| DOCUMENT SEGMENT |
>> Begin
The jobs don't appear orphaned because their node and queue producer are still alive. There's nothing other than time to indicate that it's ran too long.

We've built our own reaper for jobs that seem like they're running too long, but we might revert the partitioned tables if the fix doesn't look easy.

Good to hear you built your own reaper job, that's a fine approach. The job is actually finished when you see it "stuck". It can happen with regular non-partitioned tables as well, so there's no benefit in reverting partitioning.

Answer 9 · 2024-02-19T15:26:45.000Z

Sorry, I missed your reply last week... Do you not think the crash coming out of Lifeline above which mentions partitions is related the issue?
>> End
| TASK OBJECTIVE |
Reproduce word for word everything in the thread about stuck jobs from "We've built our" down to "in reverting partitioning.".

| INFORMATION PROVIDED |
>> Begin
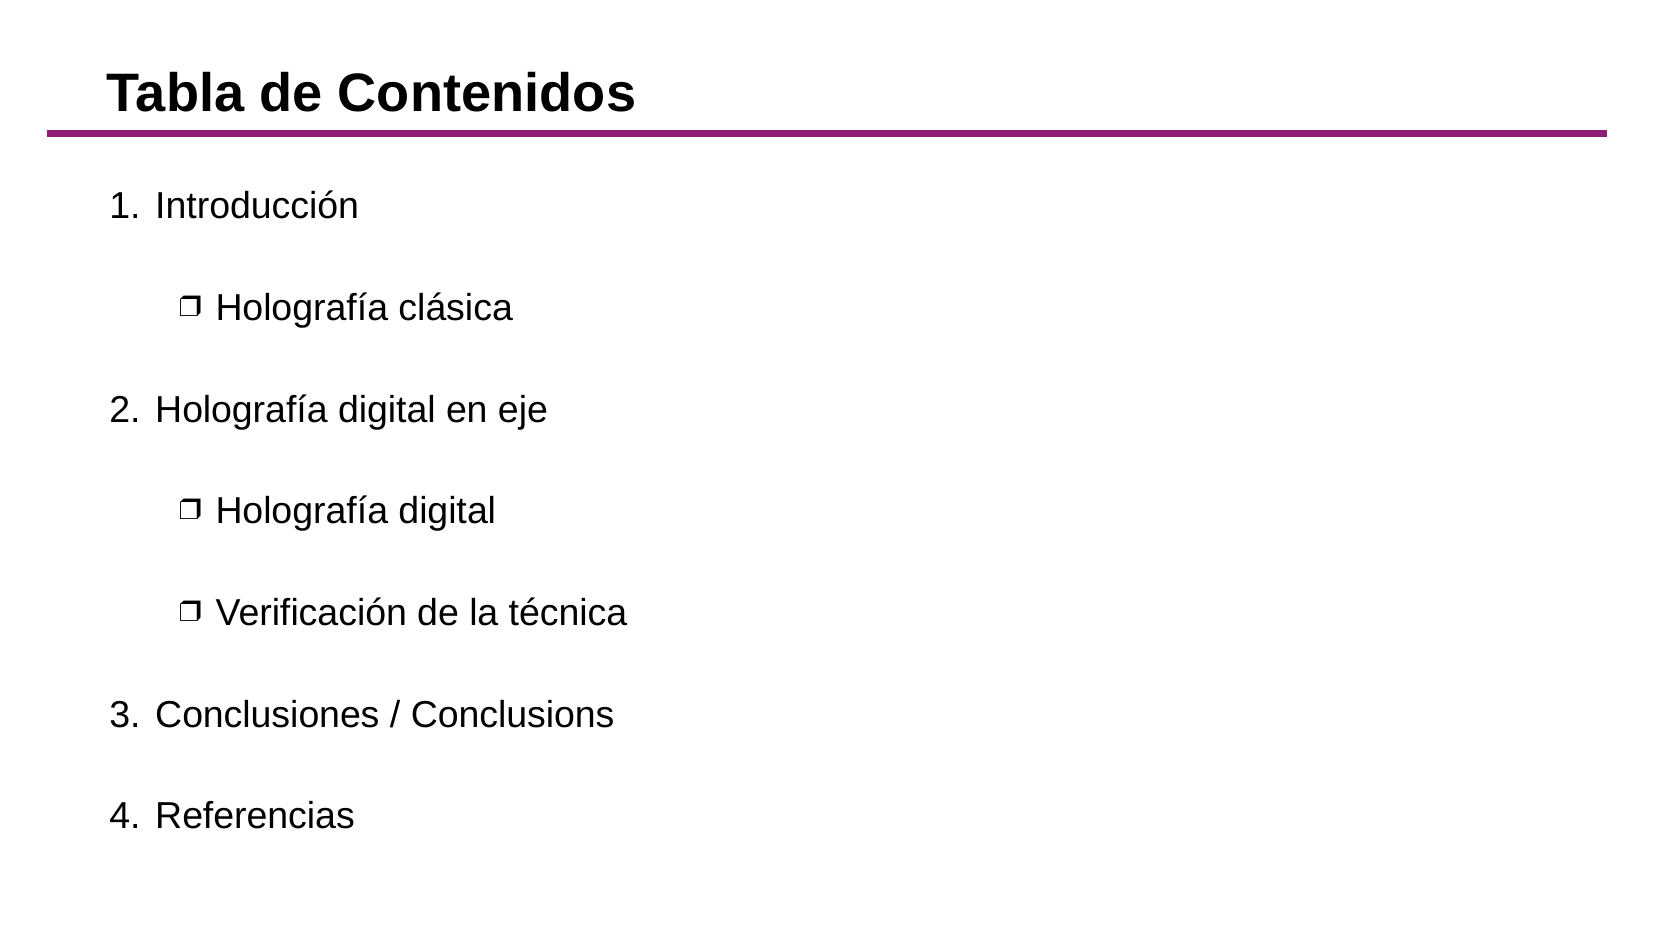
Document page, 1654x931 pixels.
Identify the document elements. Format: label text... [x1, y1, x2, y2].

subtitle Introducción Holografía clásica Holografía digital en eje Holografía digital Verificación de la técnica Conclusiones / Conclusions Referencias [109, 142, 1645, 910]
title Tabla de Contenidos [76, 31, 934, 153]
>> End
| FINAL RESULT |
We've built our own reaper for jobs that seem like they're running too long, but we might revert the partitioned tables if the fix doesn't look easy.

Good to hear you built your own reaper job, that's a fine approach. The job is actually finished when you see it "stuck". It can happen with regular non-partitioned tables as well, so there's no benefit in reverting partitioning.